Circuit City: Electric returns aren't a safe bet

Q: What will be the future of Circuit City CC?

A: Circuit City has been short-circuiting the portfolios of investors who bet this company could turn itself around.

The seller of consumer electronics is in a tough position. The slow economy hurts sales of pricey products such as the large-screen TVs, digital music players and digital cameras that Circuit City sells. Many consumers, fearful of falling home values or worried about losing their jobs, can stick with their existing digital gizmos rather than spend the money to upgrade.

The next big problem for Circuit City is the incredible competition. Best Buy bby continues to be the bricks-and-mortar electronics retailer to beat. While Circuit City has laid off employees, Best Buy has improved its customer service. You can read more in this story from earlier this summer.

Meanwhile, Circuit City is going toe-to-toe with some of the best online retailers around. Amazon.com amzn offers a large array of consumer electronics, including big-screen TVs. And there are some excellent specialty retail sites, such as newegg.com and crutchfield.com.

So, Circuit City has its work cut out for it. Shares are down 58% this year and are trading for less than $2. Is the stock worth taking a chance on at that price? To find out, let's put it through the four tests we consider at Ask Matt:

Step 1: Risk vs. reward. When you take a risk on a stock, you want to make sure you're properly rewarded. Downloading Circuit City's trading history back to 1984, we see the company generated an average annual compound rate of return of 103%. That is a healthy return, handily beating the S&P 500.

But to beat the S&P 500, you accepted risk — standard deviation — of 65 percentage points. That's 342% greater than S&P 500's risk during the period. So to get an 816% higher return you accepted 342% higher risk. As long as you can tolerate a stock that generates tremendous volatility, Circuit City stock passes this test.

Step 2: Measure the stock's discounted cash flow. Some investors decide if a stock is pricey by comparing its current price to the present value of its expected cash flows. It's a complicated analysis made simple with a system from NewConstructs. When we run Circuit City's stock, we find it's rated "dangerous." In other words, the current stock price is much greater than what the company is expected to generate in cash over its lifetime. Using this analysis, it would appear Circuit City isn't a bargain.

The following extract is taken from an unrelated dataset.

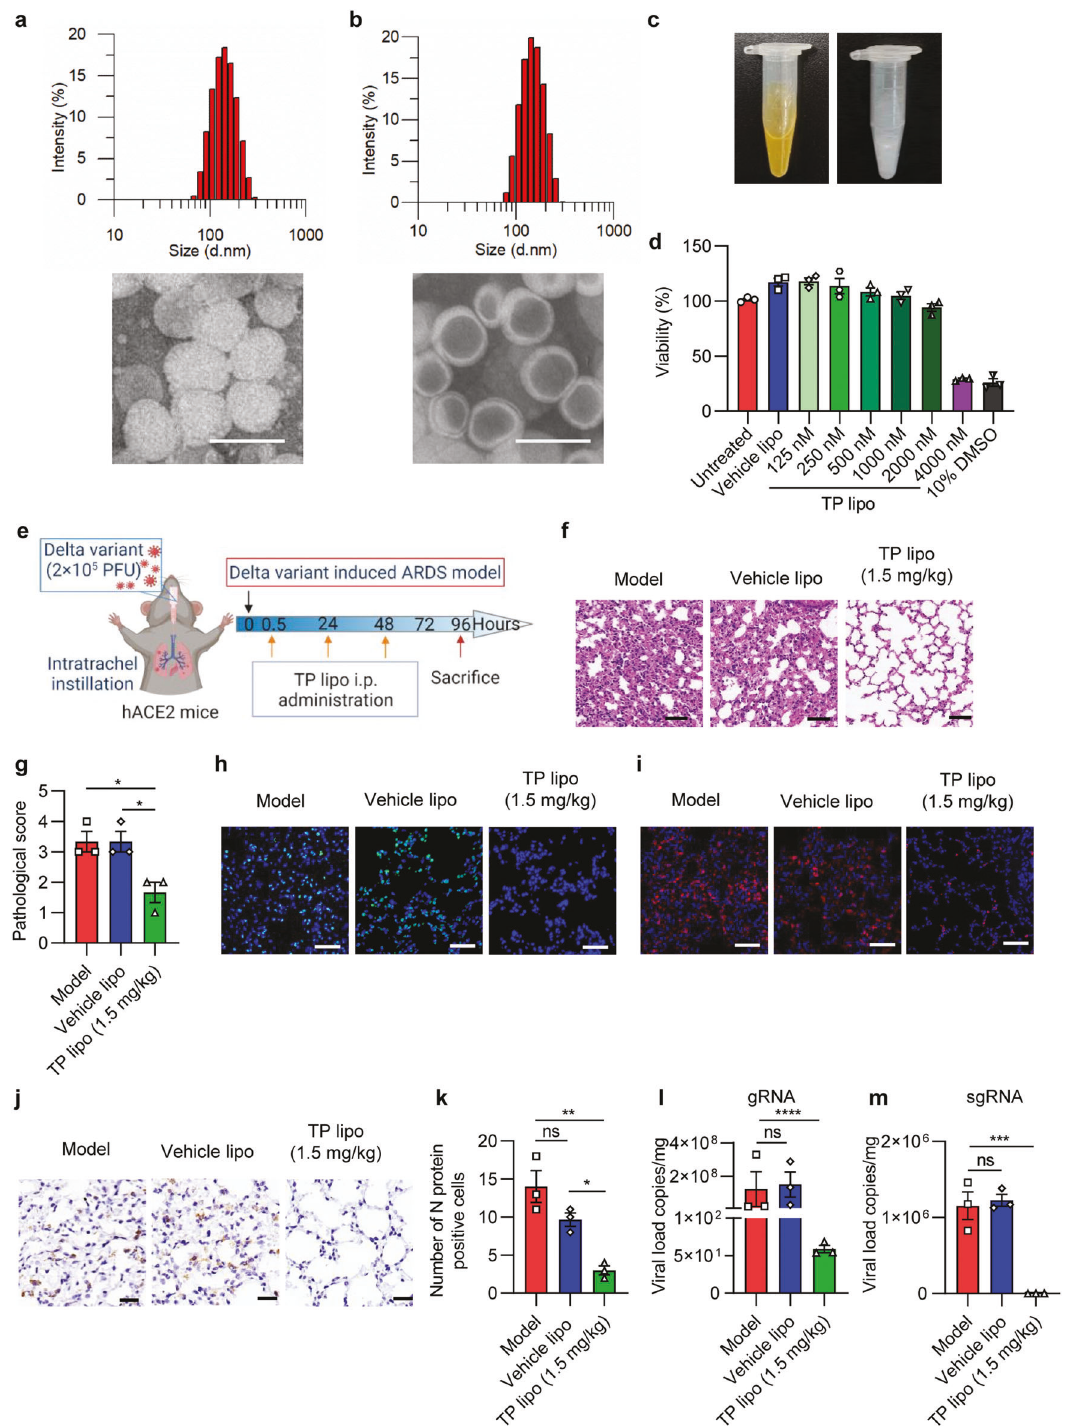
Fig. 1 In vitro and in vivo characterizations of TP lipo. a , b Hydrodynamic diameter of TP lipo ( a ) and Vehicle lipo ( b ), measured from DLS. TEM images of TP lipo ( a ) and Vehicle lipo ( b ). The scale bar represents 200 nm. c Photographs of TP lipo (left) and Vehicle lipo (right). d Cell viability of Vero E6 cells in fl uenced by Vehicle lipo, TP lipo at different concentrations, and 10% DMSO. e Protocol of the hACE2 mouse model of ARDS induced by the Delta variant. H&E staining ( f ) and pathological score ( g ) in representative mouse lung sections. The scale bar represents 50 μ m. h Images of TUNEL labeling for cell apoptosis analysis. The scale bar represents 50 μ m. i Typical images of immuno fl uorescence analysis for Ly6G-positive neutrophils. The scale bar represents 50 μ m. j Immunohistochemical staining of nucleocapsid (N) protein in the lungs of Delta variant-infected hACE2 mice. k Histogram of the number of N proteins in representative mouse lung sections. qRT-PCR quanti fi cation of Delta variant gRNA ( l ) and sgRNA ( m ) in infected mice with or without TP lipo treatment. Data represent the mean ± SEM; n = 3. Signi fi cance is indicated by: ns no signi fi cance; * P ≤ 0.05; ** P ≤ 0.01; *** P ≤ 0.005; **** P ≤ 0.0001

Step 3: Compare the stock's current valuation to its historical range. BetterInvesting's Stock Selection Guide can help. If the company can increase earnings 12% a year the next five years that would put the stock in the "sell" range. That's a flashing red light for investors who believe the price-to-earnings ratio will return to historical norms. Keep in mind, though, the company lost money in 2007, according to BetterInvesting data, so the analysis is based on just four years of earnings: 2003, 2004, 2005 and 2006.